Forecasting
A core function in firms is the ability to forecast.
An investment firm wants to forecast the prices of future investments and the probability of future events that may affect prices. Government and health services may wish to forecast the spread of a disease. A university will want to forecast student numbers.
There are a range of problems that may derail our ability to forecast - many that we have seen during this subject - including errors due to heuristics, overconfidence (particularly overprecision and overestimation), and noise.
Forecasting also suffers from the problem that knowledge is distributed across the firm. For instance, sales team members may get detailed knowledge of what customers think about the new product. How can you effectively gather this information for use in the forecast?
The following chapters explore various approaches to improving forecasting accuracy, with a focus on methods that aggregate distributed knowledge:
In Expert Political Judgment, we examine Philip Tetlock’s research on expert forecasting performance, including the distinction between “foxes” (who draw on diverse information sources) and “hedgehogs” (who rely on a single big idea).
Words of estimative probability addresses the ambiguity in verbal probability expressions and demonstrates why numerical probabilities are essential for precise forecasting.

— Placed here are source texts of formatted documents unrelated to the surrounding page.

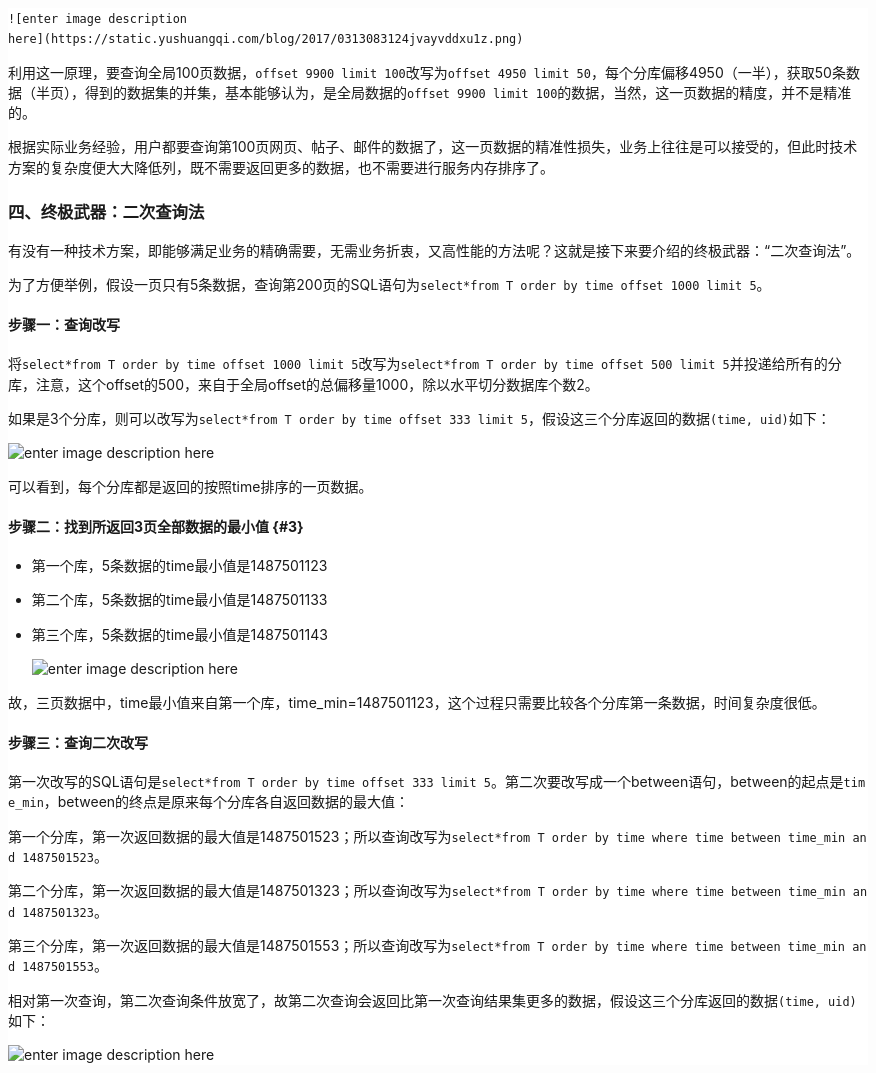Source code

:     ![enter image description
    here](https://static.yushuangqi.com/blog/2017/0313083124jvayvddxu1z.png)

利用这一原理，要查询全局100页数据，`offset 9900 limit 100`改写为`offset 4950 limit 50`，每个分库偏移4950（一半），获取50条数据（半页），得到的数据集的并集，基本能够认为，是全局数据的`offset 9900 limit 100`的数据，当然，这一页数据的精度，并不是精准的。

根据实际业务经验，用户都要查询第100页网页、帖子、邮件的数据了，这一页数据的精准性损失，业务上往往是可以接受的，但此时技术方案的复杂度便大大降低列，既不需要返回更多的数据，也不需要进行服务内存排序了。

### 四、终极武器：二次查询法

有没有一种技术方案，即能够满足业务的精确需要，无需业务折衷，又高性能的方法呢？这就是接下来要介绍的终极武器：“二次查询法”。

为了方便举例，假设一页只有5条数据，查询第200页的SQL语句为`select*from T order by time offset 1000 limit 5`。

#### 步骤一：查询改写

将`select*from T order by time offset 1000 limit 5`改写为`select*from T order by time offset 500 limit 5`并投递给所有的分库，注意，这个offset的500，来自于全局offset的总偏移量1000，除以水平切分数据库个数2。

如果是3个分库，则可以改写为`select*from T order by time offset 333 limit 5`，假设这三个分库返回的数据`(time, uid)`如下：

![enter image description
here](https://static.yushuangqi.com/blog/2017/0313083124ngvdw0hudyv.png)

可以看到，每个分库都是返回的按照time排序的一页数据。

#### 步骤二：找到所返回3页全部数据的最小值 {#3}

-   第一个库，5条数据的time最小值是1487501123
-   第二个库，5条数据的time最小值是1487501133
-   第三个库，5条数据的time最小值是1487501143

    ![enter image description
    here](https://static.yushuangqi.com/blog/2017/0313083124cuf1jzr04vw.png)

故，三页数据中，time最小值来自第一个库，time\_min=1487501123，这个过程只需要比较各个分库第一条数据，时间复杂度很低。

#### 步骤三：查询二次改写

第一次改写的SQL语句是`select*from T order by time offset 333 limit 5`。第二次要改写成一个between语句，between的起点是`time_min`，between的终点是原来每个分库各自返回数据的最大值：

第一个分库，第一次返回数据的最大值是1487501523；所以查询改写为`select*from T order by time where time between time_min and 1487501523`。

第二个分库，第一次返回数据的最大值是1487501323；所以查询改写为`select*from T order by time where time between time_min and 1487501323`。

第三个分库，第一次返回数据的最大值是1487501553；所以查询改写为`select*from T order by time where time between time_min and 1487501553`。

相对第一次查询，第二次查询条件放宽了，故第二次查询会返回比第一次查询结果集更多的数据，假设这三个分库返回的数据`(time, uid)`如下：

![enter image description
here](https://static.yushuangqi.com/blog/2017/0313083124qhcbu2yjwpv.png)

The outside view introduces reference class forecasting as a powerful technique to overcome the planning fallacy and other biases by basing estimates on similar past cases rather than detailed project specifics.
Better forecasting explores techniques to improve forecast accuracy, primarily through evidence from the Good Judgment Project and related research, including training methods for superforecasters.
Prediction markets examines how market mechanisms can aggregate dispersed information to create accurate forecasts through prices, with evidence from corporate implementations and discussion of their limitations.
Forecasting platforms covers non-market approaches like Metaculus and Good Judgment Open, which use statistical methods rather than price mechanisms to aggregate probabilistic judgments.
By the end of these chapters, you will be able to answer the following questions:
- How can forecasting fail?
- What methods might improve our forecasts?
- How can organisations effectively aggregate distributed knowledge for better predictions?
- What are the relative strengths and limitations of different forecasting approaches?
- How can cognitive biases be mitigated in forecasting processes?